It’s easy to get excited about technological advances such as nanobots that swim in blood to deliver drugs or 3-D printers that print human tissues. However, in our enthusiasm to find the next fix, we are failing to notice the ground slipping underneath the health care industry.
Here are four trends that are changing health care but on the surface are too unsexy for us to care about.
Trend 1: The doctor-patient trust is at an all-time low
The relationship between doctors and patients has transformed from the one where the doctor intimately grasped our history by treating everyone in the family to a transaction-based activity.
Patients have changed from care receivers needing sympathetic treatment to care buyers with high demands. Most would rather have doctors unclog their arteries with a pill than listen to advice on lifestyle changes.

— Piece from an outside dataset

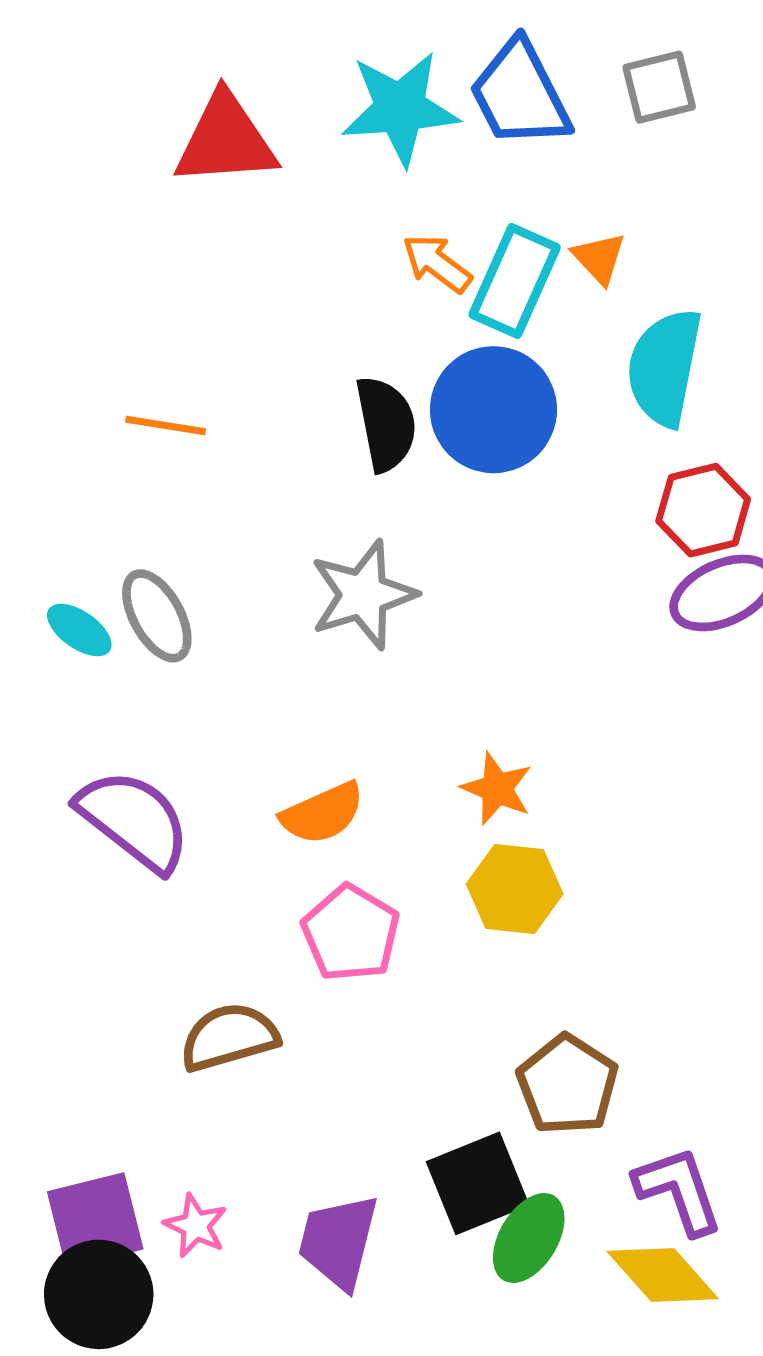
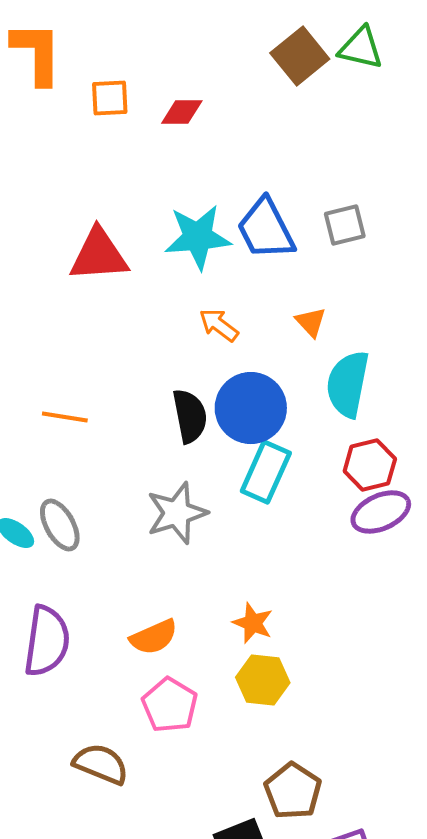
cyan rectangle: (515, 281) -> (266, 472), moved
purple semicircle: (134, 820) -> (47, 641), turned 60
brown semicircle: (229, 1037) -> (101, 764), turned 38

Doctors on their part are stuck between two ends.
On one hand, doctors inherit a Hippocratic oath that calls for warmth, sympathy and preferring prevention of disease over cure. On the other hand, they are pressured by new needs of ROI in the medical business, which calls for monetization of expensive resources (often required to meet new demands from patients).
The end result is a system that’s low on trust. Hundred years ago all that patients were often given were placebos (and sometimes morphine) and it worked because they trusted the doctor giving them. Today, the situation is quite different with an altered patient-doctor equation. The high cost of low trust results in a very expensive model, which is what we have brought about in every health care system world over.
Trend 2: More testing is leading to disease management not resolution
Amidst a background of low trust, both doctors and patients have increased their reliance on testing from pathology to imaging to radiology. At an earlier time, doctors relied more on an intuitive sense based on examining presenting symptoms and conducting thorough physical exams. However, such an approach today could invite lawsuits from patients when a gut-call without data goes wrong.
Therefore, we not only have greater number of tests for every disease condition but also an overall increase in the total number of lab tests performed. In the U.S. alone, we perform close to 20 million tests per day. While the premise of lab tests is prevention of disease, the reality is an associated over-treatment that results in ongoing disease discovery and management.
This trend of becoming lifelong patients is likely to continue as we find more ways to capture data from the body.
Trend 3: New findings are putting past guidelines into question
After recent findings, the US Preventative Task Force, considered a gold standard for screening, recommends that women go through annual screening for breast cancer after age 50 instead of an earlier guideline of age 40. This puts into question the decision by millions of patients who went through annual mammograms based on earlier recommendations.
Not just for breast cancer but guidelines for high blood pressure have also changed. In 2014, JNC 8 guidelines recommended drug intervention if blood pressure is 140/90 mm Hg or higher (not 120/80 mm Hg as was widely regarded). Then in 2017, American Heart Association, the American College of Cardiology, and other health organizations lowered the threshold to 130/80.
New cholesterol guidelines call for prescribing statin drugs based on a specific risk-factor calculator and not on LDL cholesterol numbers. Guidelines for hormone replacement therapy for women who reached menopause, pap smear tests for cervical cancer, and prostate cancer screening for men have also changed. Adding to the confusion, not all doctors or medical societies agree with these changes.
As a former hypertensive patient, I feel obtuse for having popped a pill for two decades. Doctors on their part must feel disoriented too — having implemented earlier guidelines so surely and now having to implement new guidelines not so surely. It’s another shift that alters the doctor-patient relationship.
Trend 4: Our environment is changing the rate at which we get disease
The more modern our environment, the greater seems to be our long-term disease-risk. From refined oil to sugar that pours, we’ve managed to create food that looks great on the outside but has in turn messed with our insides.
We’ve managed to make our cows give more milk, sometimes without calves. We can create plump chickens in just a few weeks, albeit without normal bone-structures. We’ve created disease-monsters on our dining table by consuming fat-rich, fiber-less, salty diets, often precipitated by fast food.
What we believed to be advances hitherto seem to have now altered the natural course of our bodies.
From 2001 to 2009, Type 1 and Type 2 diabetes significantly increased among children and teenagers. Puberty age has steadily dropped. A study conducted between 1989 and 2005 indicated a one-third drop in average sperm count. Among the 56 million people who died worldwide in 2012, the World Health Organization says that 68% died because of non-communicable diseases (NCDs pertain to heart disease, cancers, diabetes, and chronic lung diseases) — an increase of 8% from year 2000. Rich countries fare worse: 87% of people die because of NCDs.
We can always argue whether we have enough conclusive data to link these changes to our environment but it’s not difficult to observe that there’s a shift at play around us.
Changing the questions we ask
As unexciting as they may seem, these trends are disrupting our industry for good. We can choose to ignore them and reserve our enthusiasm for the next medical toy. Or we can accept the obvious reality that something’s a little off here and play more evolved roles as patients, doctors, clinicians, technologists and business people by changing the questions we want answers for.
In an emerging world of self-driving cars that may routinely monitor our health, we seem to have the resources to find answers to any question we choose to ask. All we have to do then is ask different questions.